If you’re making the whole meal immediately, change oven setting to 212⁰F/100⁰C on steam setting (it will take a few minutes to cool down to this temp but I find it’s pretty close by the time I’m ready to put the couscous in).
Heat the oil in a frypan over medium heat and fry the onion until translucent. Remove from heat, scrape into the bowl of sweet potato and set aside. If you’re not going to make the rest of the dish until later, cover and refrigerate.
Add the pepitas and almonds to the frypan and cook until toasty and golden. Remove from heat and set aside.
Mix the ras el hanout, salt and pepper in a small bowl. Rub half of this mixture over the lamb fillets and set them aside.

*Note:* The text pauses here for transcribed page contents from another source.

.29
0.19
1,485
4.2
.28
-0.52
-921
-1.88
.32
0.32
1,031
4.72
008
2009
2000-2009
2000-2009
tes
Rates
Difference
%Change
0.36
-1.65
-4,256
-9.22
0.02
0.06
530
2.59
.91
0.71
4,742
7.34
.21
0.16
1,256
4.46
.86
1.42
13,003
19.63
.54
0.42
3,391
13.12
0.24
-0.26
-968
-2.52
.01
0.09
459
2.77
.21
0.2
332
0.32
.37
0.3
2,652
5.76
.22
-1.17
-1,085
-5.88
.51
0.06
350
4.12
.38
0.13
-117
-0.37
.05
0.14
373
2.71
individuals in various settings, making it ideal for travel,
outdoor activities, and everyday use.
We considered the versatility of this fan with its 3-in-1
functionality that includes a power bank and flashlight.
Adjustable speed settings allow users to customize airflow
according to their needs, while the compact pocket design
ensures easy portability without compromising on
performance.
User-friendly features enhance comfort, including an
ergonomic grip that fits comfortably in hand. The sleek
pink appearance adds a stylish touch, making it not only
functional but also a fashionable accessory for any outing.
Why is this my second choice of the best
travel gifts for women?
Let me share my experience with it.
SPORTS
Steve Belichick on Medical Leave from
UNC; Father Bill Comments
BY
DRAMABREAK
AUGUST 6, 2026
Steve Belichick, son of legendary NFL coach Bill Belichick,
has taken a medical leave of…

Mix the other half of the spices with the stock. Put the couscous and stock into a tray (I use the same one I cooked the sweet potato in, minus the parchment paper. It’s all about minimizing dishes!). Steam for 15 minutes, then stir and add the dates, onions and sweet potato and steam for a further 5 minutes. Remove from oven, set aside and change setting to 450⁰F/230⁰C on combination steam (again, 60% steam if you have the option).
Cook the lamb for about 5 minutes or until cooked to your liking. Mine took exactly 5 minutes to cook to medium-ish (what you see in the photos).
While the lamb is cooking, mix the nuts and seeds, coriander and feta through the couscous ready for serving. Rest the lamb for a few minutes before slicing and serve everything warm with natural yoghurt and a green salad on the side.